Sefudi likes to wonder about things, and before the Sadness came to settle in his heart, he liked to draw. He didn’t have paper and pencils but he drew with sticks and reeds and pieces of coal. He drew on his hands. He drew on his legs. He drew on the stones outside. He even drew on the walls of his house when his father wasn’t looking.
Before the Sadness came, there were many days that Sefudi’s mother was so sick that she couldn’t get out of bed. Every day the sickness stole more of the colour from her face and more of the flesh from her bones and more of the life out of her body. Until one day Sefudi heard the saddest voice that ever-there-was. It was a voice made strange by the sadness, but it was the voice of his father. The voice said, ‘Your beloved mother has gone.’
After that the sunshine went out of Sefudi’s heart and the sounds of laughter went out of his house and he didn’t want to draw. Ever again. The ache in his heart was MUCH bigger than the ache in his tummy when he had not eaten for the whole day. His heartache was so big that it took three years before the river of tears started spilling out of him.
On that day Sefudi was lying in his bed staring out the window. A big silvery moon was rising in the sky and a blanket of night was spreading over the world around him.

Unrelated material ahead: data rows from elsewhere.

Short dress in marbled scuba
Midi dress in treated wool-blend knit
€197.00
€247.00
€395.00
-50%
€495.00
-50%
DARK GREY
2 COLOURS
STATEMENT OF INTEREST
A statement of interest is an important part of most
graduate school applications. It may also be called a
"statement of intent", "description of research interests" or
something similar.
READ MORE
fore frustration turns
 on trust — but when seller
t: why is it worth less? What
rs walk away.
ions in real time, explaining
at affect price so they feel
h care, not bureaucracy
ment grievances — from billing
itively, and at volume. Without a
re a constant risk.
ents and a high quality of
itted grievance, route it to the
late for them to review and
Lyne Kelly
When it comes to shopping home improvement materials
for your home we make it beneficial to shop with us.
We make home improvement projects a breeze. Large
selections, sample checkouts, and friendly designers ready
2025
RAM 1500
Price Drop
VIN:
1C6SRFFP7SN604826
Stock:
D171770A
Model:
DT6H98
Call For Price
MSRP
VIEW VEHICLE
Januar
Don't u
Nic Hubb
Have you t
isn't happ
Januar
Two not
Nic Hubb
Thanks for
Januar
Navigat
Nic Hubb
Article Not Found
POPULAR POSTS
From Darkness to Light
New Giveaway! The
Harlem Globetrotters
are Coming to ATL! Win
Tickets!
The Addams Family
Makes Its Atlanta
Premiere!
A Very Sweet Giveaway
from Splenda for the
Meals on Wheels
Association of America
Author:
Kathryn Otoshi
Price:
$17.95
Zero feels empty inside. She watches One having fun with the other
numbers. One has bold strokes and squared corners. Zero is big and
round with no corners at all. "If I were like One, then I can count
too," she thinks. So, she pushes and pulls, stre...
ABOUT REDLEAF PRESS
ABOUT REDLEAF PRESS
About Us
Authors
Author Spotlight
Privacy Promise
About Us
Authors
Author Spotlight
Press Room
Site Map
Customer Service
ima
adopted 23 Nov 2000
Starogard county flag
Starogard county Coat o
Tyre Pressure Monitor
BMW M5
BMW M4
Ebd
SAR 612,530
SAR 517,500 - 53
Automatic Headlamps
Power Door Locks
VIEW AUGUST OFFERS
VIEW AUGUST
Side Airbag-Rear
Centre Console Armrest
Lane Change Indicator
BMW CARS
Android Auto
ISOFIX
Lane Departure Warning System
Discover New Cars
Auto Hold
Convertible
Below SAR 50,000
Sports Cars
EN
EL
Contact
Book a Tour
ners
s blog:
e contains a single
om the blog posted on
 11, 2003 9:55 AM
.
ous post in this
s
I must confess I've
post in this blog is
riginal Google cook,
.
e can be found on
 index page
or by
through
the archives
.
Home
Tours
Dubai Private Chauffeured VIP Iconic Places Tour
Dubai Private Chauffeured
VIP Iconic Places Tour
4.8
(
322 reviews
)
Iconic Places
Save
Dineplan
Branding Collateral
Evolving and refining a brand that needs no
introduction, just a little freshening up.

He was feeling sleepy and he was wondering about something strange that a silly boy at school had said. This boy, who always thought he knew everything, had said, “Whoever fetches and carries wood on a Sunday will be sent to live on the moon forever”.
Sefudi wondered if people could really live on the moon. He was always wondering about things and he wondered about this for a long time until he fell asleep. While he slept he had a dream. In his dream he saw a lady on the moon carrying a bundle of wood on her head. In his dream he called out “LADY ON THE MOON, LADY ON THE MOON, IS MY MOTHER THERE WITH YOU? IF SHE IS, PLEASE SEND HER BACK TO ME.”
When he woke up the River of Sadness was rolling down his cheeks. There were millions and trillions of tears spilling out of him. They poured onto his tummy and they spilled onto his pillow and they ended up in a big pool in his bed.
The next day, Sefudi’s heart didn’t feel quite as heavy as before because he wasn’t carrying all those millions and trillions of tears inside him anymore.
But he still didn’t feel like drawing.
That night he dreamt again about a lady on the moon. This time her face was shining with love and kindness in the way that his mother’s face used to shine when she looked at him. She was carrying a big box of coloured crayons and big sheets of sparkling white paper. When he woke up she was gone, but she had left a smile in his heart. In the days and weeks after that, Sefudi started to laugh a little.
And he started to draw. A lot.
He drew on his hands and his arms and his legs and on his school desk and sometimes when he just couldn’t help himself he drew on the blackboard when the teacher wasn’t looking. One day his teacher became so tired of telling him to clean himself and everything else that she gave him a drawing book and a box of coloured pencils and his smile was the biggest smile that ever-there-was. And when Sefudi saw his brightly coloured pictures grow out of the sparkling white paper his heart began to sing.
As he grew older Sefudi’s drawings became more and more marvellous. His teachers and his aunts and his uncles and his father and his father’s friends said that he was a special boy with a special gift, because when they looked at his pictures the sunny colours melted some of the sadness in their hearts. And when they listened to the stories that the pictures told them, they understood things that they had never understood before.
Sefudi didn’t tell them about those strange and wonderful dreams. He didn’t tell them about the dream which caused the river of Sadness to pour down his cheeks. He didn’t tell them about the dream which planted a smile in his heart.
But some nights when the moon was a big silvery ball in the sky, and the darkness was silent and full of secrets, he looked for the Lady on the Moon. And the thought he saw her. Smiling.